Fabrication and analysis of PMMA, ABS, PS, and PC superhydrophobic surfaces using the spray method

Abstract

In this study, superhydrophobic surfaces were fabricated using a facile spraying technique with poly(methyl methacrylate) (PMMA), acrylonitrile butadiene styrene (ABS), polystyrene (PS) and polycarbonate (PC). Also, the surface energy was qualitatively analyzed via the water contact angle with respect to the spraying time and the sprayed position. Firstly, PMMA, ABS, PS and PC were dissolved by using solvents such as methyl chloride, methanol, THF (tetrahydrofuran), and methanol, respectively. After that, the dissolved polymer was sprayed onto a thin film of the same polymer for various spraying times. Nozzle size, pressure and spraying distance were fixed as 0.2 mm, 0.1 bar, and 100 mm, respectively, after several feasibility experiments. For the sprayed surfaces, the topology was analyzed with scanning electron microscopy (SEM) and confocal microscopy, and the surface energy was qualitatively analyzed using the water-contactangle measurement.

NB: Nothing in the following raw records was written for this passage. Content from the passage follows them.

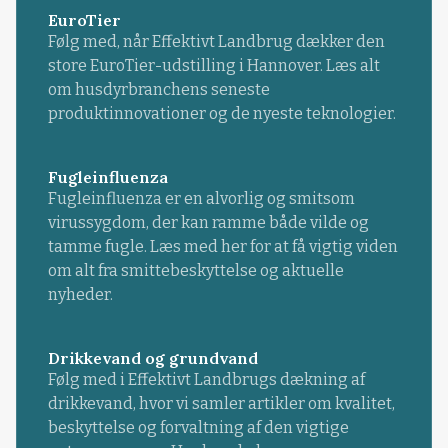
EuroTier
Følg med, når Effektivt Landbrug dækker den
store EuroTier-udstilling i Hannover. Læs alt
om husdyrbranchens seneste
produktinnovationer og de nyeste teknologier.
Fugleinfluenza
Fugleinfluenza er en alvorlig og smitsom
virussygdom, der kan ramme både vilde og
tamme fugle. Læs med her for at få vigtig viden
om alt fra smittebeskyttelse og aktuelle
nyheder.
Drikkevand og grundvand
Følg med i Effektivt Landbrugs dækning af
drikkevand, hvor vi samler artikler om kvalitet,
beskyttelse og forvaltning af den vigtige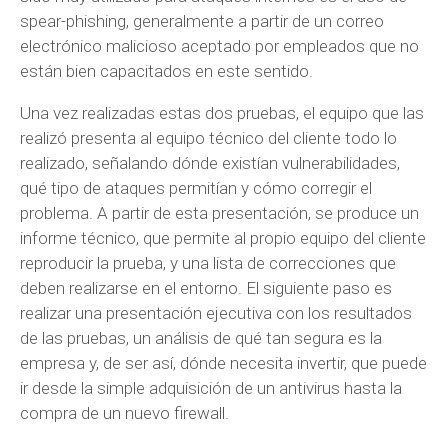
spear-phishing, generalmente a partir de un correo
electrónico malicioso aceptado por empleados que no
están bien capacitados en este sentido.
Una vez realizadas estas dos pruebas, el equipo que las
realizó presenta al equipo técnico del cliente todo lo
realizado, señalando dónde existían vulnerabilidades,
qué tipo de ataques permitían y cómo corregir el
problema. A partir de esta presentación, se produce un
informe técnico, que permite al propio equipo del cliente
reproducir la prueba, y una lista de correcciones que
deben realizarse en el entorno. El siguiente paso es
realizar una presentación ejecutiva con los resultados
de las pruebas, un análisis de qué tan segura es la
empresa y, de ser así, dónde necesita invertir, que puede
ir desde la simple adquisición de un antivirus hasta la
compra de un nuevo firewall.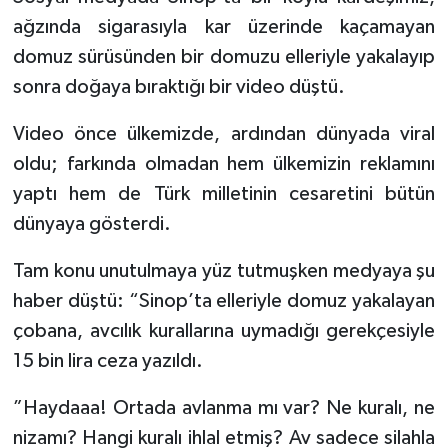
ağzında sigarasıyla kar üzerinde kaçamayan
domuz sürüsünden bir domuzu elleriyle yakalayıp
sonra doğaya bıraktığı bir video düştü.
Video önce ülkemizde, ardından dünyada viral
oldu; farkında olmadan hem ülkemizin reklamını
yaptı hem de Türk milletinin cesaretini bütün
dünyaya gösterdi.
Tam konu unutulmaya yüz tutmuşken medyaya şu
haber düştü: “Sinop’ta elleriyle domuz yakalayan
çobana, avcılık kurallarına uymadığı gerekçesiyle
15 bin lira ceza yazıldı.
”Haydaaa! Ortada avlanma mı var? Ne kuralı, ne
nizamı? Hangi kuralı ihlal etmiş? Av sadece silahla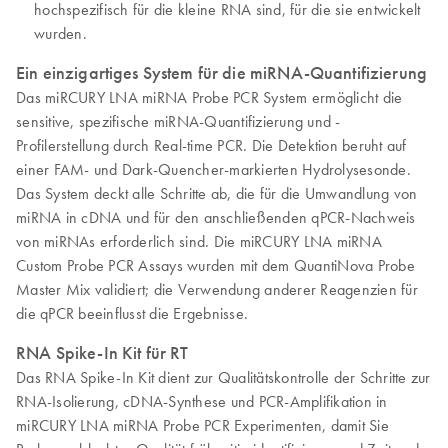
hochspezifisch für die kleine RNA sind, für die sie entwickelt
wurden.
Ein einzigartiges System für die miRNA-Quantifizierung
Das miRCURY LNA miRNA Probe PCR System ermöglicht die
sensitive, spezifische miRNA-Quantifizierung und -
Profilerstellung durch Real-time PCR. Die Detektion beruht auf
einer FAM- und Dark-Quencher-markierten Hydrolysesonde.
Das System deckt alle Schritte ab, die für die Umwandlung von
miRNA in cDNA und für den anschließenden qPCR-Nachweis
von miRNAs erforderlich sind. Die miRCURY LNA miRNA
Custom Probe PCR Assays wurden mit dem QuantiNova Probe
Master Mix validiert; die Verwendung anderer Reagenzien für
die qPCR beeinflusst die Ergebnisse.
RNA Spike-In Kit für RT
Das RNA Spike-In Kit dient zur Qualitätskontrolle der Schritte zur
RNA-Isolierung, cDNA-Synthese und PCR-Amplifikation in
miRCURY LNA miRNA Probe PCR Experimenten, damit Sie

According to a quantitative analysis using the roughness factor and he Wenzel equation, all specimens could be assumed to be in a Wenzel state. To convert the Wenzel state into a Cassie-Baxster state by decreasing the surface energy of polymer-sprayed specimen, we treated the polymer-sprayed surfaces by using trichloro (1H, 1H, 2H, 2H-perfluorooctyl) silane. Consequently, non-sticky superhydrophobic surfaces having water contact angles greater than 155° and water sliding angles lower than 8° were fabricated. The water contact angle and the water sliding angle were measured by using a contact-angle-measuring device. In addition, a brief qualitative analysis of the effect of surface topology on the water sliding angle was conducted for the polymer-sprayed specimens.